==== Document text ====

The Data warehousing framework of SQL Server 2000
The following illustration details the Microsoft SQL Server 2000 data warehousing overview.
The relational database engine of the SQL server is a modern, highly scalable and reliable engine for storing data. The database stores data in tables and each table represents objects that are of interest to the enterprise. It could be details of vehicles, employees, customers, vendors and so on. Each column in the table represents an attribute of the object modeled by the table and the rows represent a single occurrence of the type of object modeled. Applications use the T-SQL (Transact-Structured Query language) to access the data in the database.
The SQL Server 2000 can be scaled by clustering servers that cooperate to form terabyte sized databases that can be accessed by thousands of users simultaneously. The database is tuned by the engine dynamically as users connect to it and resources are freed when users log off. This implies that smaller editions of SQL server can be used for individuals and workgroups that do not need dedicated database administrators. SQL Server for Windows CE is the server programming model that is used by mobile users. Large production databases of the enterprise model have easy to use graphical interfaces and administration utilities as features of the model.
The downtime of SQL Server 2000 is minimal. It is highly reliable and can continue running for long periods of time. Administrative actions can be performed at run time. The database engine has been integrated with the Windows 2000 and Windows NT failover clustering and this allows users to define virtual servers that keep running even when a physical node has failed. Log shipping can also be used to maintain a warm standby server and replace a production server within minutes of failure.

====

§ Exercise details
Pick up the passage on the SQL Server 2000 data warehousing framework after its final sentence and extend it.

==== Dataset content ====

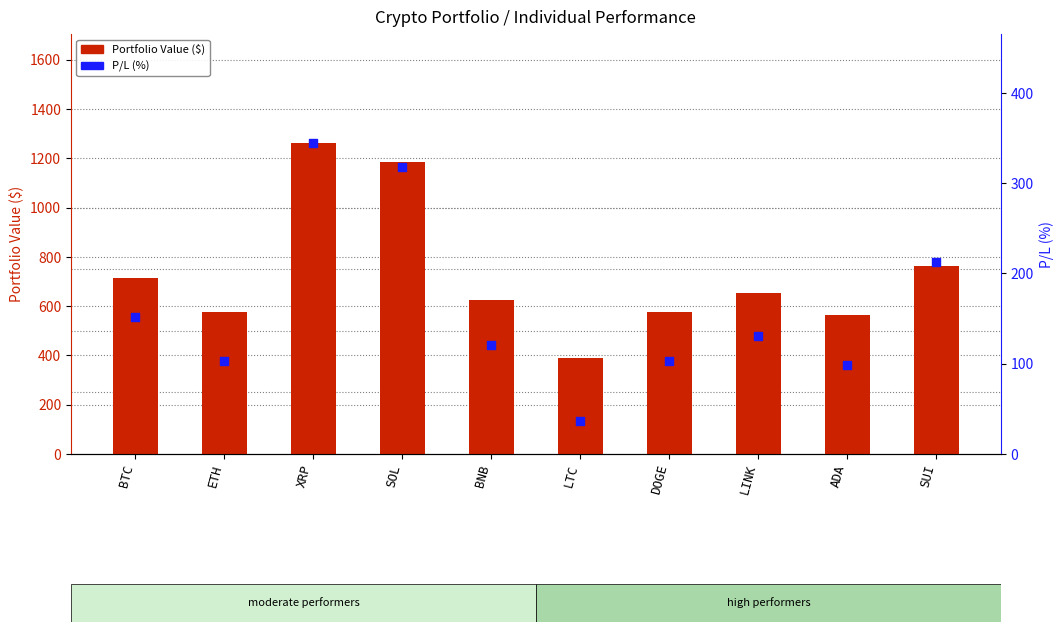

Which series has the largest total across all categories?

Portfolio Value ($)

====

§ Exercise answer
Security is optimum in the SQL Server 2000 relational database engine. The authentication protocol can be integrated with the Windows authentication so that passwords are protected against network sniffers. C2 level auditing can be set up for users accessing a database and they can use Secure Sockets layer encryption to encrypt all data transferred between the application and the database.
The database engine allows users to access data from any OLE DB data source using the distributed query feature. The table in the data source can be referenced in Transact SQL statements as if the tables actually reside in the SQL Server database. In addition, the full text search feature enables sophisticated pattern matches against textual data stored in SQL databases or Windows files.
Finally the relational database engine can store detailed records of all the transactions that are generated by the OLTP systems and can support the processing requirements for Fact tables and dimension tables of large data warehouses.
Microsoft provides a large number of relational interfaces that are flexible, supportive of business intelligence application types and developers. The conventional procedural SQL- DML interfaces are SQL and T-SQL interfaces. OLE DB and ADO interfaces are the COM interfaces. They encapsulate SQL and T-SQL DML and enable rich object oriented programming structures. The attractive Web based interface is the ADO.Net interface that is provided in the SQL Server 2000. At the lowest level are the ODBC and JDBC interfaces that define a procedural call-level interface. These are interfaces that do not use COM. At the higher level is the object oriented interface recommended by Microsoft—OLE DB for developing tools, utilities and components. This provides support for flexible, high performance data manipulation. At the highest level is the ADO(ActiveX Data Objects) interface. This interface encapsulates and abstracts OLE DB and provides object oriented facilities to connect to, retrieve, manipulate or update data from the SQL Server. Application developers are insulated from the complexity of programming COM interfaces by this interface. ADO.Net is an interface designed by Microsoft for access to data from remote web based applications. The technology used reduces the network roundtrips between the application and the database since they access the database in short bursts and connect only when database operations need to be performed.
The Data Transformation Services (DTS)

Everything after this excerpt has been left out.